Count every line in this listing that has "linecap". Reply with only the total.

Dataset excerpts
▼

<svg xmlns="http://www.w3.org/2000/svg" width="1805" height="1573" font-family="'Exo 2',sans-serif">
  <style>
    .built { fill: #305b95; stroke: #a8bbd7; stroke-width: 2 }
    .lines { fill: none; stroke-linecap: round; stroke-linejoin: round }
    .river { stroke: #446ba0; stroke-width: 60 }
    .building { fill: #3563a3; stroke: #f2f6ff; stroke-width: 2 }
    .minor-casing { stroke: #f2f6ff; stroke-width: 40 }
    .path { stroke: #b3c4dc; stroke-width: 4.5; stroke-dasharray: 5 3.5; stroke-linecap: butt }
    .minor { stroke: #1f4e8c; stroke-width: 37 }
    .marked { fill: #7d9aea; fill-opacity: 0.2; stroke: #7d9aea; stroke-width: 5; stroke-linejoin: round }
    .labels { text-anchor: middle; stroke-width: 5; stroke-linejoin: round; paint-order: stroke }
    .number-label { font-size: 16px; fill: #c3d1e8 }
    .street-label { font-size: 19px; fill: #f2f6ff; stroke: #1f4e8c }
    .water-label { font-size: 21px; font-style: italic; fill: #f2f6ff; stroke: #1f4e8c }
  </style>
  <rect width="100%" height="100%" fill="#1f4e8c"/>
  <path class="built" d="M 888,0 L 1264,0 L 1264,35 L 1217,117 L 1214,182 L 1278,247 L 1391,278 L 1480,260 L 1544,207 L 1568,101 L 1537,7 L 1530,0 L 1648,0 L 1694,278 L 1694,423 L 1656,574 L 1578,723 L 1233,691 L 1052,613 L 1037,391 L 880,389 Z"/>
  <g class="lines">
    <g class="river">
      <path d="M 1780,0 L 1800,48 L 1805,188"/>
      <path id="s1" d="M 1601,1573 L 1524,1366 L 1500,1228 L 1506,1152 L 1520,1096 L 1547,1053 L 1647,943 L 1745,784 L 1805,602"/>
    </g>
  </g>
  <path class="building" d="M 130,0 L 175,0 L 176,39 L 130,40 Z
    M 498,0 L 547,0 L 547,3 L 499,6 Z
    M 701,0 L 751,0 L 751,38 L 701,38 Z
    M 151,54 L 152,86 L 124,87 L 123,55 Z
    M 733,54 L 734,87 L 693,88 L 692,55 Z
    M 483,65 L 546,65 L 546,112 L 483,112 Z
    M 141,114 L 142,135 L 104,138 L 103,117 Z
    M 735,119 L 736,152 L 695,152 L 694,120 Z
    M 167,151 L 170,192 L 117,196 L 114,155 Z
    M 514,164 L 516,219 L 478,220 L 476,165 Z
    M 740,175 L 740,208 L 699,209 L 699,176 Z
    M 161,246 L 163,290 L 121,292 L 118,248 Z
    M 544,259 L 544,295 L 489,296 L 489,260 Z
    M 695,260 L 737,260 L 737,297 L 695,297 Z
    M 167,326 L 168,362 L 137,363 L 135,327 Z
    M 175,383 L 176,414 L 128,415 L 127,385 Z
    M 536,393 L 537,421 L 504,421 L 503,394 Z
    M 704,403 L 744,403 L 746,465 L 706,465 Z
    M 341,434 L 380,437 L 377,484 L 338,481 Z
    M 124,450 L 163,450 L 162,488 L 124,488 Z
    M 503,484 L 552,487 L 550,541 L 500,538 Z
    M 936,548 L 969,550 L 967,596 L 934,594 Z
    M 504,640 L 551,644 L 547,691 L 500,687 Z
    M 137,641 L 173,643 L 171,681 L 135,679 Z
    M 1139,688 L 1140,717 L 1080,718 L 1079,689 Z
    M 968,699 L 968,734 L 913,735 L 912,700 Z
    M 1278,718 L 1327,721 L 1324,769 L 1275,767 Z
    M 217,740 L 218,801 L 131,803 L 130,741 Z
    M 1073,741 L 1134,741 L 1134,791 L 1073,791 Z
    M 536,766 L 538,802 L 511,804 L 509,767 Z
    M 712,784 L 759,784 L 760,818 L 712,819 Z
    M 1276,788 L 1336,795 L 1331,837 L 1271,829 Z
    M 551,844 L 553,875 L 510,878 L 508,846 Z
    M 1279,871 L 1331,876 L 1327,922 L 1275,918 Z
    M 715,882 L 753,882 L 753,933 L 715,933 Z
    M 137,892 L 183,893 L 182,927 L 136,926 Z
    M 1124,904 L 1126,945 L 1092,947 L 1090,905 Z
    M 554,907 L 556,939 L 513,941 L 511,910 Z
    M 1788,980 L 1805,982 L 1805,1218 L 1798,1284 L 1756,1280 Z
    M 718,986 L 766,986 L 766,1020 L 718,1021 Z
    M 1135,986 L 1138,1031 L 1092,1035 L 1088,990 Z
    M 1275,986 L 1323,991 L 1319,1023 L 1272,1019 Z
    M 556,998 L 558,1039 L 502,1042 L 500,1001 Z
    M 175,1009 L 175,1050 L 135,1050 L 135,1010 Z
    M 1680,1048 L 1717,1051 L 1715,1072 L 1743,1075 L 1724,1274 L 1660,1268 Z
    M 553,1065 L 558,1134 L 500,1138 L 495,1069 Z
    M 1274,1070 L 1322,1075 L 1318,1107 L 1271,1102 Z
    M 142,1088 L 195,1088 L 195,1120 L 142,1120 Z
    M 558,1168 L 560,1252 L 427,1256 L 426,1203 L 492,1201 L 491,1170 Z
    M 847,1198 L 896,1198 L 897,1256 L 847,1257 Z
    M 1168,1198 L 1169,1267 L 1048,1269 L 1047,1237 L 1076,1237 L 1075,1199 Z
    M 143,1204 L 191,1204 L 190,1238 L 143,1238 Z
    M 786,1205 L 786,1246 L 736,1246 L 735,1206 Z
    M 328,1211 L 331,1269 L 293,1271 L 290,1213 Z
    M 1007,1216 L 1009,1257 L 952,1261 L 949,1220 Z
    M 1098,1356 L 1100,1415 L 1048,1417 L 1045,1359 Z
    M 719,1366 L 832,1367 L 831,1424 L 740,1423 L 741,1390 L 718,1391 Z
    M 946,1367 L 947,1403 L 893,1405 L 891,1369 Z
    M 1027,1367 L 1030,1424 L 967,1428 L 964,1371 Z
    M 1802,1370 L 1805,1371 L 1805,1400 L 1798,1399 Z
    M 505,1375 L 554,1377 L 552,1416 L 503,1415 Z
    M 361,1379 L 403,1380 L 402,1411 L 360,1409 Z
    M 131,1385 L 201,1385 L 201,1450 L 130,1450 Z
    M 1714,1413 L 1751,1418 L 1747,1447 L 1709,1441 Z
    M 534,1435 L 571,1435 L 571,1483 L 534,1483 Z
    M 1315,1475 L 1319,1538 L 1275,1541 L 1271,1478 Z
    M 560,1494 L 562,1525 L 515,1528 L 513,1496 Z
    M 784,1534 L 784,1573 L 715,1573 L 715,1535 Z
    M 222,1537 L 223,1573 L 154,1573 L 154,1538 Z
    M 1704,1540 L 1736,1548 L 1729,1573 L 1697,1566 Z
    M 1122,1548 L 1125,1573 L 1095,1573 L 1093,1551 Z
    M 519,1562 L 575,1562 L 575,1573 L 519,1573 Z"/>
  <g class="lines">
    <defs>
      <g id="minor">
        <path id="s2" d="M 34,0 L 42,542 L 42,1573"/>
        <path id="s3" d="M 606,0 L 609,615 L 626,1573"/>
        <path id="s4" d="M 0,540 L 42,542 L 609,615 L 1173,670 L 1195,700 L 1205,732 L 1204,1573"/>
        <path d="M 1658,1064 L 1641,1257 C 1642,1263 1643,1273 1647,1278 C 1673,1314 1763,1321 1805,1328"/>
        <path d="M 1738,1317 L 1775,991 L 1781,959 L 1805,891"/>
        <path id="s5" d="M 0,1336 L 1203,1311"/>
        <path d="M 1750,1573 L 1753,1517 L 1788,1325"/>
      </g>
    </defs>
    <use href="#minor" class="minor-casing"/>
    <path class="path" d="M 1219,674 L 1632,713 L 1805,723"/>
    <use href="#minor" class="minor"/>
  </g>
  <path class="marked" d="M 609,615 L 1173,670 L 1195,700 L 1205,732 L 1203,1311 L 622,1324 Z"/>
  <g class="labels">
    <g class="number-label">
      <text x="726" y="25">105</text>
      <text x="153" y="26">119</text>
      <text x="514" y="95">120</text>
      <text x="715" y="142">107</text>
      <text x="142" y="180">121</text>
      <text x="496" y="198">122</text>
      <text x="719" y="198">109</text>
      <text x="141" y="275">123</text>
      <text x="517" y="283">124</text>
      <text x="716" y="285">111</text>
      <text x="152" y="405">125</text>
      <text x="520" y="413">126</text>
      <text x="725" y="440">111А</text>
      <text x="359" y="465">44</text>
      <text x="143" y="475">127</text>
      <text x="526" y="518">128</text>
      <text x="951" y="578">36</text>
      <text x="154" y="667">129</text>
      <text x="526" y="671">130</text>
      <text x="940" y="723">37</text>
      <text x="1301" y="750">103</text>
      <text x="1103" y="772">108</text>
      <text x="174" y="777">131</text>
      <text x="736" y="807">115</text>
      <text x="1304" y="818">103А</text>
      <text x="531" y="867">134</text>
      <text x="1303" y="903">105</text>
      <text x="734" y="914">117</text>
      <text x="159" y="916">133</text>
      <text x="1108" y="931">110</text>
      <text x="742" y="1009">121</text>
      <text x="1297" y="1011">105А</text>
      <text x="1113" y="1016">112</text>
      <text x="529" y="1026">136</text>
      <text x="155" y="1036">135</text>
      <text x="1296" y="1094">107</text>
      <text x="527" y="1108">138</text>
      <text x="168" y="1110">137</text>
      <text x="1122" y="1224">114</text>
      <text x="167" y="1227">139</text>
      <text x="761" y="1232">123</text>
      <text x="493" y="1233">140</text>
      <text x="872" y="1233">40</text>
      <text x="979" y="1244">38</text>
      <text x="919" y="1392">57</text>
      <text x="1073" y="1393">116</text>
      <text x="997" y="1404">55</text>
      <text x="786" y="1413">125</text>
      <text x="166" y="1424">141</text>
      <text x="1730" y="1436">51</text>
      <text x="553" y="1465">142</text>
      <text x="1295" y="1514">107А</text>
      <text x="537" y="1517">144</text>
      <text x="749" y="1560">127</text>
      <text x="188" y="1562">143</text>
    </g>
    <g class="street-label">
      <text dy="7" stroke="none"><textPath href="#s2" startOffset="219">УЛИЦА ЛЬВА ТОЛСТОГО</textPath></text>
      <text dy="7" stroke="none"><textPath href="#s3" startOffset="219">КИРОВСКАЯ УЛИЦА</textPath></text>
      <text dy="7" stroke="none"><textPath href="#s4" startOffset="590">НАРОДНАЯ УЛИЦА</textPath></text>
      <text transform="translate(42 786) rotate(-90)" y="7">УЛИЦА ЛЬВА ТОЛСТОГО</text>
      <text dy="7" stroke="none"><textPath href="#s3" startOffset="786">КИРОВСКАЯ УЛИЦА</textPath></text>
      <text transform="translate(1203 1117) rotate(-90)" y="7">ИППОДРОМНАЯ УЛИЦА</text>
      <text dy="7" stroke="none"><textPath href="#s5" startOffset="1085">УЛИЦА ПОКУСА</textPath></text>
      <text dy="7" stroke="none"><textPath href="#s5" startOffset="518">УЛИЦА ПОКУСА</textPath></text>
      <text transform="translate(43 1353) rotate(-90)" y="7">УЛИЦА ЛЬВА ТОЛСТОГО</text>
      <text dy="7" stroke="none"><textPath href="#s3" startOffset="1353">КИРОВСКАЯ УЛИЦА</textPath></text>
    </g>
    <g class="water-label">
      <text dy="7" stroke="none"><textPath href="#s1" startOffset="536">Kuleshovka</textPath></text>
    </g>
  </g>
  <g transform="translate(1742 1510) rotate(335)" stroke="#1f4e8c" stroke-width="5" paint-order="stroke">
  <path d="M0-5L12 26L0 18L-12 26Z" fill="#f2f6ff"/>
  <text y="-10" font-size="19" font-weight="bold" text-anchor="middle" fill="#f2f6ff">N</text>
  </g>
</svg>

▲

Response to the task
2